> [Job 1] In the records below, repeat the lines from the line with "family: Namaceae" up to and including the line with "country: Colombia", unchanged.
━━━ Page
(The Epoch Times)—President Donald Trump wants the federal government to purchase mortgage-backed securities to help restore housing affordability.
The current administration has proposed a range of ideas to help young families achieve homeownership, including bringing down mortgage rates, and banning large institutional investors from buying residential homes.
Here’s how the president’s latest idea surrounding mortgage bonds would work.
Understanding Mortgage-Backed Securities
A mortgage-backed security (MBS) is a bond comprised of home loans.
Thousands of individual mortgages are pooled into a single investment, and the homeowners’ monthly payments are passed through to the investors who hold it.
The two most common are agency and non-agency mortgage-backed securities.
The former is backed by government-sponsored enterprises (GSE), including Fannie Mae and Freddie Mac, and Ginnie Mae. The latter is an investment that is not guaranteed by the federal government but rather issued by banks, mortgage lenders, and other private institutions.
Investors are attracted to mortgage-backed securities because they yield higher income than government bonds, and agency investment vehicles carry less credit risk than corporate bonds.
Trump’s Proposal
In a Jan. 8 Truth Social post, the president directed the purchase of $200 billion in mortgage bonds to restore housing affordability.
“This will drive Mortgage Rates down, monthly payments down, and make the cost of owning a home more affordable,” Trump wrote on his social media platform.
Bill Pulte, director of the Federal Housing Finance Agency and chairman of Fannie Mae and Freddie Mac, confirmed on X that his agency will carry out the president’s proposal.
━━━━━━
━━━ Data provided
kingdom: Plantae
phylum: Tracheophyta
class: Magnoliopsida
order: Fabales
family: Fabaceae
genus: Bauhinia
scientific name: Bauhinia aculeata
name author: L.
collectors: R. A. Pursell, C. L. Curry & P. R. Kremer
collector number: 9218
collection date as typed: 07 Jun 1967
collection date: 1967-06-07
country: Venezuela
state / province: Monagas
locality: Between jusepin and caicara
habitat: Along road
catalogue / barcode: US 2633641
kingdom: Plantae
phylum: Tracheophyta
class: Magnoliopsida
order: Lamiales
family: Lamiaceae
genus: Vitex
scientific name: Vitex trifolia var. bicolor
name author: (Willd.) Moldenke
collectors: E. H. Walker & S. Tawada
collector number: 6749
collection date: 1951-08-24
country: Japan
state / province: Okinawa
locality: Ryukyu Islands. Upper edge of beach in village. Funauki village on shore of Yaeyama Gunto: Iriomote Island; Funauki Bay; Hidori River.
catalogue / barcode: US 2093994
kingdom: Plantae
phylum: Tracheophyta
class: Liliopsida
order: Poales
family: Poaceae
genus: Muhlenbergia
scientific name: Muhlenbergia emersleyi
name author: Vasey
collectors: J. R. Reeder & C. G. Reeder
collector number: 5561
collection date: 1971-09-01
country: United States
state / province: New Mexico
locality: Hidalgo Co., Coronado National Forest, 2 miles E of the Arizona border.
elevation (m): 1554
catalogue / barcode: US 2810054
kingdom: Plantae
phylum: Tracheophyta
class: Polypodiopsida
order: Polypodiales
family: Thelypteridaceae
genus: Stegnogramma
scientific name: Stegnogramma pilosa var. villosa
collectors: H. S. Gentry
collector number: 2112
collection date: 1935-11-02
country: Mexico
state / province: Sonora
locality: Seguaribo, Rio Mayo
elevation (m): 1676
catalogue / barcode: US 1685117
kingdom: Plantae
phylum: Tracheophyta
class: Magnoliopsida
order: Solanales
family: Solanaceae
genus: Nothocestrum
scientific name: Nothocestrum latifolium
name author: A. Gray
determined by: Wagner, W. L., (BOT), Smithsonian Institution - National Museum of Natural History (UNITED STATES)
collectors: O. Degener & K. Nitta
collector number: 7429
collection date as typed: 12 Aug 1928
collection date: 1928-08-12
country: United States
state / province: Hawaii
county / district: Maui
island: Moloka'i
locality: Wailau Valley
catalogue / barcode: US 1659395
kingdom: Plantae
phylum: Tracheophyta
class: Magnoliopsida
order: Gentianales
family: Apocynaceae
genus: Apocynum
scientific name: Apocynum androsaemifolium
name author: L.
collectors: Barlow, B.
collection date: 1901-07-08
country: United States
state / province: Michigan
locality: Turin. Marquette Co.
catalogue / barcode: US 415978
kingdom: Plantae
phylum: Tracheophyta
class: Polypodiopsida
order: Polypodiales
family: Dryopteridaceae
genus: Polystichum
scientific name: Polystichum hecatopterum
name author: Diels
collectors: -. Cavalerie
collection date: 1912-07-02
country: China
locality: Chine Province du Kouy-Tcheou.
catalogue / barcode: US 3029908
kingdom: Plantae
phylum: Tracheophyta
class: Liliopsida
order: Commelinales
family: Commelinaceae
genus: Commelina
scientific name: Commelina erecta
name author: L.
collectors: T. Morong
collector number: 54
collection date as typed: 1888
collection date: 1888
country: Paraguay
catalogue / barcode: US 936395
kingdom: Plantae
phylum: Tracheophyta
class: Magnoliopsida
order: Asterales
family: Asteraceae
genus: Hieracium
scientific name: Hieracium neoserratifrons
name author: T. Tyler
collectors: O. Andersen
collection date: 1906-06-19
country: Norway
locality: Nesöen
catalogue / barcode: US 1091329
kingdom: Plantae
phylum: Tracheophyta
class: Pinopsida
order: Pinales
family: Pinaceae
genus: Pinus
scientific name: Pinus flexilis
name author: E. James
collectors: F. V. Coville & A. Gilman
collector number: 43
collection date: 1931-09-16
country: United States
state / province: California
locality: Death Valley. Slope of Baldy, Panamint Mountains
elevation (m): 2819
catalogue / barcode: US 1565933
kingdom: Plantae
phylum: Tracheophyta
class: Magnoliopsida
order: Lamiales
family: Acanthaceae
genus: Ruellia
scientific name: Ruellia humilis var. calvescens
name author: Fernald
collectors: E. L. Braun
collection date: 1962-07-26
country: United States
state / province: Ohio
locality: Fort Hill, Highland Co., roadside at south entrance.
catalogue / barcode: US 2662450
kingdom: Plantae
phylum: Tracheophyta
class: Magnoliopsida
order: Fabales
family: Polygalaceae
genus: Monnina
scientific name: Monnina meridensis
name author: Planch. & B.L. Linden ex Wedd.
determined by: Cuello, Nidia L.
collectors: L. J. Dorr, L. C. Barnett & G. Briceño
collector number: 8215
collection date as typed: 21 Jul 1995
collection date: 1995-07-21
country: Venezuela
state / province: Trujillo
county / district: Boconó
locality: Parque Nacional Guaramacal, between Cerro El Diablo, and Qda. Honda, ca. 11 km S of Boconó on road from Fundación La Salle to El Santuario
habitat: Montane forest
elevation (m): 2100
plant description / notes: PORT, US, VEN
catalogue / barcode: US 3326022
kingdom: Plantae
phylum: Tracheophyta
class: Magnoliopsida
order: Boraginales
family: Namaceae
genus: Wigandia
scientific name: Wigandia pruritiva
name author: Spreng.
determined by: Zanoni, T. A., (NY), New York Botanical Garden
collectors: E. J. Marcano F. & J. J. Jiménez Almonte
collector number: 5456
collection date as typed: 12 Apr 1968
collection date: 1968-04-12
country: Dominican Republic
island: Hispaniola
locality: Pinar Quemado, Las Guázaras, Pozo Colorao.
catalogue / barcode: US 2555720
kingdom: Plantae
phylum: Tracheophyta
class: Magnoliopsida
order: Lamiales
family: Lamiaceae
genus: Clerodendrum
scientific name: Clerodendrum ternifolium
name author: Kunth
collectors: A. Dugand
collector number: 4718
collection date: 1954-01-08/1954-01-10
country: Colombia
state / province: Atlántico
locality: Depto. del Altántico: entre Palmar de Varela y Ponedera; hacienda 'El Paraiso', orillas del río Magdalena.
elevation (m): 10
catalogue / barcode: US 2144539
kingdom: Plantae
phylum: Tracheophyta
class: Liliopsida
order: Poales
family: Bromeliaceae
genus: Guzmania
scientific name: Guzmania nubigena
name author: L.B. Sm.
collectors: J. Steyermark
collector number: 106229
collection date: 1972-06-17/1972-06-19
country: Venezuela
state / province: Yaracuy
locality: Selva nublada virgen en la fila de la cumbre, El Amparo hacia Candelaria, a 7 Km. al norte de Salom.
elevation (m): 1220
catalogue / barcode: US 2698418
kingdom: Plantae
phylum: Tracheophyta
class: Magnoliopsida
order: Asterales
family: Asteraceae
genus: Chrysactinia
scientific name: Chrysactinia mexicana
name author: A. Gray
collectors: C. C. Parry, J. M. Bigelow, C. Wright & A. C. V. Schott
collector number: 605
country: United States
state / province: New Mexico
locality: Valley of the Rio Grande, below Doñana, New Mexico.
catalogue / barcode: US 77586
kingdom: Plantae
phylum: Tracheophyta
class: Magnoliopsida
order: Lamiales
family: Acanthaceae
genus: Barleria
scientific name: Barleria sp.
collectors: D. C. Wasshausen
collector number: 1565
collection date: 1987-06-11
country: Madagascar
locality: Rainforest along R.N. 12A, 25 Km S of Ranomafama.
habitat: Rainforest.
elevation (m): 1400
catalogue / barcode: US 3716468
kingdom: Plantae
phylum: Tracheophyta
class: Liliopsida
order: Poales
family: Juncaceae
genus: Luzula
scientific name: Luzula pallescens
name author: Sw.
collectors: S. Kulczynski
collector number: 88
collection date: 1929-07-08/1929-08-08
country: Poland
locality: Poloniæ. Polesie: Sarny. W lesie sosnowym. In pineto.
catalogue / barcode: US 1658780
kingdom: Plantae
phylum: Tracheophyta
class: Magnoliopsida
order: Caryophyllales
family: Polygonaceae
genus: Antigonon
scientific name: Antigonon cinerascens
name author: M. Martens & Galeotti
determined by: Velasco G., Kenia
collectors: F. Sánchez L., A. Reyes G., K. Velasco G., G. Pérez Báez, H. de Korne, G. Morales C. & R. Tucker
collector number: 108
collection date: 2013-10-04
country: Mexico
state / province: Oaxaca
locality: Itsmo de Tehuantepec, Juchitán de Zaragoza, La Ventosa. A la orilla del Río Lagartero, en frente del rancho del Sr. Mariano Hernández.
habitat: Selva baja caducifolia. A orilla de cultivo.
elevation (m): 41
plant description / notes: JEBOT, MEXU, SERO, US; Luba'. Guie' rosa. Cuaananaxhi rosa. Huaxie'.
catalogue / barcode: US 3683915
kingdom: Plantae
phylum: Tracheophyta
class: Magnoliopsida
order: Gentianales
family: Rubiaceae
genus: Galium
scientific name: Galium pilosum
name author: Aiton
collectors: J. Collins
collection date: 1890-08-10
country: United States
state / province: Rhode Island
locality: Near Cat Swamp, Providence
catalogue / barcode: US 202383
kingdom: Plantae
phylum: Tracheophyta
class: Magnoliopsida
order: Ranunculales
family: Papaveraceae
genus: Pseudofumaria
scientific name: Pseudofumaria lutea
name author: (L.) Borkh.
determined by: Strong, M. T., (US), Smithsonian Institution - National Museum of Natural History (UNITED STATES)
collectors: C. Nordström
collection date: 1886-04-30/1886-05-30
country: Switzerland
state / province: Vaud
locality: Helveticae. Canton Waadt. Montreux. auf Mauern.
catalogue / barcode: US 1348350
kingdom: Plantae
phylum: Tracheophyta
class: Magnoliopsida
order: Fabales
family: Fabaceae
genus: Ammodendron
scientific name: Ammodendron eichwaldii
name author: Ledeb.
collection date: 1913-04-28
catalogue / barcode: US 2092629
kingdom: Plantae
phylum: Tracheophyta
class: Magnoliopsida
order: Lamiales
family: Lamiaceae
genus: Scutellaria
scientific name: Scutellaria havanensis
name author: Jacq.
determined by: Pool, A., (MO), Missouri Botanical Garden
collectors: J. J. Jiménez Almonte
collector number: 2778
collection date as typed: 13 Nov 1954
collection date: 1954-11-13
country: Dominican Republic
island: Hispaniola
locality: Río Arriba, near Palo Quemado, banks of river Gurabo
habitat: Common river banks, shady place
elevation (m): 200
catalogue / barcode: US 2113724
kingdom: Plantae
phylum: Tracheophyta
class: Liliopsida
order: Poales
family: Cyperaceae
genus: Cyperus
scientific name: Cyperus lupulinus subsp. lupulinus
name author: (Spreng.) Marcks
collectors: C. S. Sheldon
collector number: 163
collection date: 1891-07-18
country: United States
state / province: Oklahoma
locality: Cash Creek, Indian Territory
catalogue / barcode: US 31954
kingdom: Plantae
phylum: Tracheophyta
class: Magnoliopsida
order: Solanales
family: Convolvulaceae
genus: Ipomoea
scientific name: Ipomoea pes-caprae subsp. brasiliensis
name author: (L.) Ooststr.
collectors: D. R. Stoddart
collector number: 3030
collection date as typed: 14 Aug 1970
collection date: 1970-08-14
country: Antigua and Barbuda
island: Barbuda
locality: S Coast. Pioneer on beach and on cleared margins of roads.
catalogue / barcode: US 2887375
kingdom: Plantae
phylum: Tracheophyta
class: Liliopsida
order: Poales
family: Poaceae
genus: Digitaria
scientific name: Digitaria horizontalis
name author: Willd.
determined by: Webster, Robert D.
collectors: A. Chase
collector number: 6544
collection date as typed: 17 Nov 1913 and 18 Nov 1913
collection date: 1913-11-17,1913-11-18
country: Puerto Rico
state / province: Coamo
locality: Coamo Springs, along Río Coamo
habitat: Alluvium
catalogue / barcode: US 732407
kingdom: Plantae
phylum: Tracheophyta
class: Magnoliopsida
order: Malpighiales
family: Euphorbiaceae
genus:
━━━━━━
> [Job 2] Continue the article on the president's mortgage-bond purchase plan from where it stops.

> [Written response 1]
family: Namaceae
genus: Wigandia
scientific name: Wigandia pruritiva
name author: Spreng.
determined by: Zanoni, T. A., (NY), New York Botanical Garden
collectors: E. J. Marcano F. & J. J. Jiménez Almonte
collector number: 5456
collection date as typed: 12 Apr 1968
collection date: 1968-04-12
country: Dominican Republic
island: Hispaniola
locality: Pinar Quemado, Las Guázaras, Pozo Colorao.
catalogue / barcode: US 2555720
kingdom: Plantae
phylum: Tracheophyta
class: Magnoliopsida
order: Lamiales
family: Lamiaceae
genus: Clerodendrum
scientific name: Clerodendrum ternifolium
name author: Kunth
collectors: A. Dugand
collector number: 4718
collection date: 1954-01-08/1954-01-10
country: Colombia

> [Written response 2]
Fannie and Freddie, which have been under federal control since the 2008 Global Financial Crisis, “will do the purchases,” he said.
“We are on it, Mr. President!” Pulte said in a later X post.
This would be a drop in the bucket compared to the wider market, though. U.S. mortgage bonds are valued at approximately $11 trillion, accounting for the majority of the global market.
How This Lowers Interest Rates
The idea behind Trump’s plan is to bolster demand for mortgage-backed securities, raising their prices and pushing yields lower—bonds trade inversely—leading to falling mortgage rates.
Trump’s proposal has already led to results in the mortgage market.
As of Jan. 9, the average 30-year fixed-rate mortgage reached 5.99 percent, down 22 basis points from the previous day, according to the Mortgage News Daily Index. This marked the lowest level since August 2022.
The volatility is likely to persist, says Matthew Graham, COO of Mortgage News Daily.
“The MBS market continues sorting out a huge reaction to the GSE purchase news. Rates are definitely quite a bit lower,” Graham said in a report. “It remains to be seen how much lower they’ll be when the initial volatility settles down—something that will probably require more clarity on the specifics of the MBS buying plan.”
That said, mortgage rates generally track the U.S. Treasury market, specifically the 10-year yield. The benchmark Treasury yield has fallen by about 50 basis points over the last 12 months, to below 4.2 percent.
Experts’ Expectations
Estimates vary among industry experts regarding how much impact the president’s proposal, if realized, will have on the mortgage market.
Chao Zhen, head of economics research at Redfin, projects the move will bring mortgage rates down between 10 to 15 basis points.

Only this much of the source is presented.